Historically performed but now largely abandoned due to keyhole deformity and incontinence risk. Document if performed for unusual anatomy. Lateral approach strongly preferred.

Charting Tips
  • Document technique explicitly (open vs. closed LIS)
  • State level of sphincter division (to dentate line vs. to fissure apex)
  • Note fissure characteristics (posterior vs. anterior, chronic vs. acute, with or without sentinel tag)
  • Document anal tone before and after division to confirm adequate release
  • In female patients and multiparous women, document incontinence risk counseling explicitly
  • Fissurectomy is not required for healing but, if performed, document it separately
Billing Tips
  • Bill 46080 for sphincterotomy, anal, internal (lateral internal sphincterotomy): 2.46 wRVU, 10-day global. This code covers both open and closed LIS techniques. The approach does not change the code. Document the technique used.

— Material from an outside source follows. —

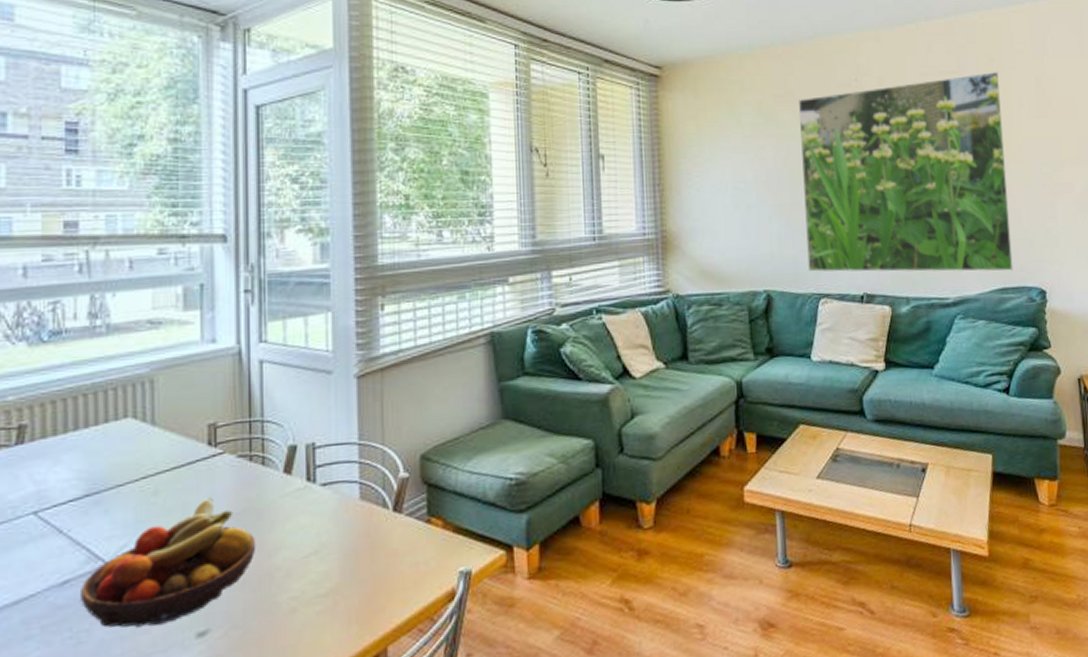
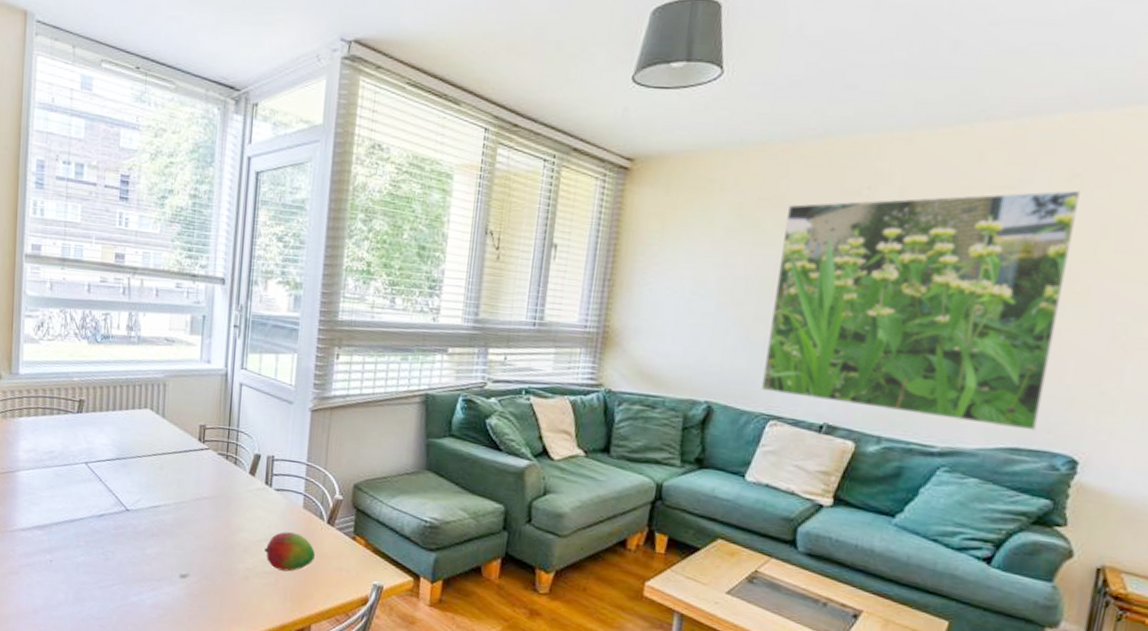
fruit bowl: present [81,497,256,628] -> none [110,479,226,562]
fruit: none [315,533,383,588] -> present [264,531,316,572]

  • Concurrent hemorrhoidectomy at the same session is separately billable. LIS and hemorrhoidectomy are not bundled. Add 46255 (hemorrhoidectomy with fissurectomy), 46250, or 46262 as appropriate. Document both procedures in the operative note.
  • Fissurectomy (excision of the fissure itself) performed without sphincterotomy uses CPT 46200. If both fissurectomy and sphincterotomy are performed, 46080 covers the sphincterotomy; consider whether to add 46200 or bundle under 46080. Confirm with your billing team.
  • Botulinum toxin injection for anal fissure (alternative or adjunct) is billed with 46505 (chemodenervation of internal anal sphincter). This is distinct from 46080 and used when injection is the primary treatment. Document injection site, units, and purpose.
  • 10-day global period: wound checks and routine postoperative care within 10 days are bundled. Patients are typically seen at 2-4 weeks for fissure healing assessment. This visit is outside the global period and separately billable with a standard E/M.